EXERCISE REQUIREMENTS: Rewrite the text read from the records below, replacing every "None" with "N/A" and changing nothing else. Omit the pictures from your answer.

DATA FOR THIS TASK:
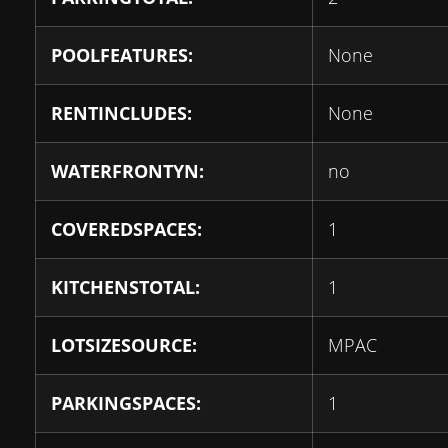
POOLFEATURES:
None
RENTINCLUDES:
None
WATERFRONTYN:
no
COVEREDSPACES:
1
KITCHENSTOTAL:
1
LOTSIZESOURCE:
MPAC
PARKINGSPACES:
1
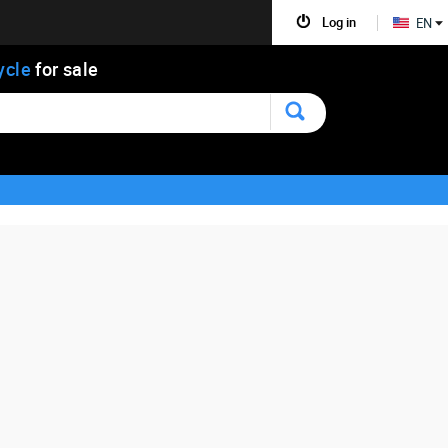
Log in
EN
ycle
for sale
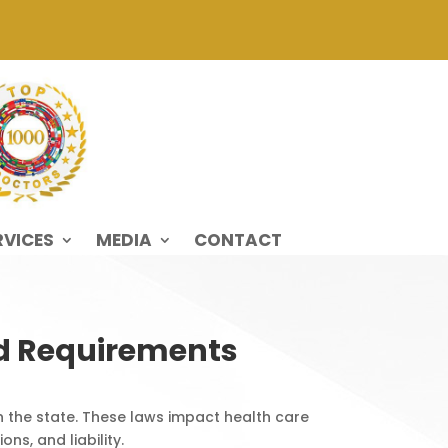
RVICES
MEDIA
CONTACT
nd Requirements
n the state. These laws impact health care
ns, and liability.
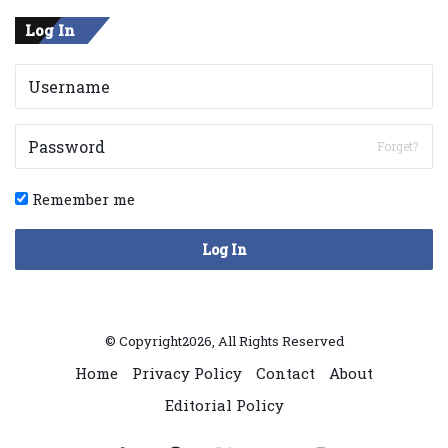
Log In
Forget?
Remember me
Log In
© Copyright2026, All Rights Reserved
Home
Privacy Policy
Contact
About
Editorial Policy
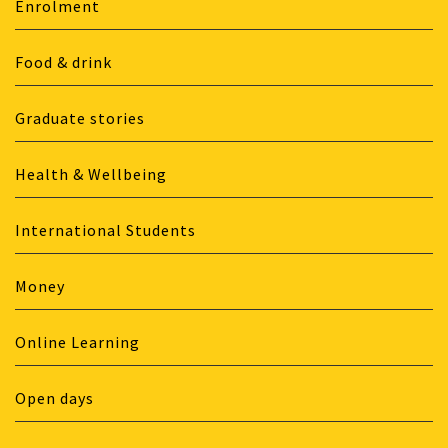
Enrolment
Food & drink
Graduate stories
Health & Wellbeing
International Students
Money
Online Learning
Open days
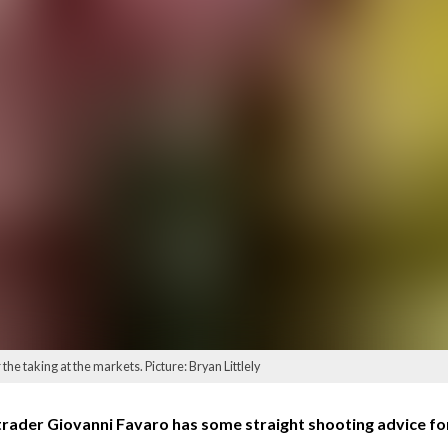
the taking at the markets. Picture: Bryan Littlely
rader Giovanni Favaro has some straight shooting advice fo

ANSWER FOR THE TASK:
POOLFEATURES:
N/A
RENTINCLUDES:
N/A
WATERFRONTYN:
no
COVEREDSPACES:
1
KITCHENSTOTAL:
1
LOTSIZESOURCE:
MPAC
PARKINGSPACES:
1
Log in
EN
ycle
for sale
RVICES
MEDIA
CONTACT
nd Requirements
n the state. These laws impact health care
ns, and liability.
Log In
Forget?
Remember me
Log In
© Copyright2026, All Rights Reserved
Home
Privacy Policy
Contact
About
Editorial Policy
Enrolment
Food & drink
Graduate stories
Health & Wellbeing
International Students
Money
Online Learning
Open days
the taking at the markets. Picture: Bryan Littlely
rader Giovanni Favaro has some straight shooting advice fo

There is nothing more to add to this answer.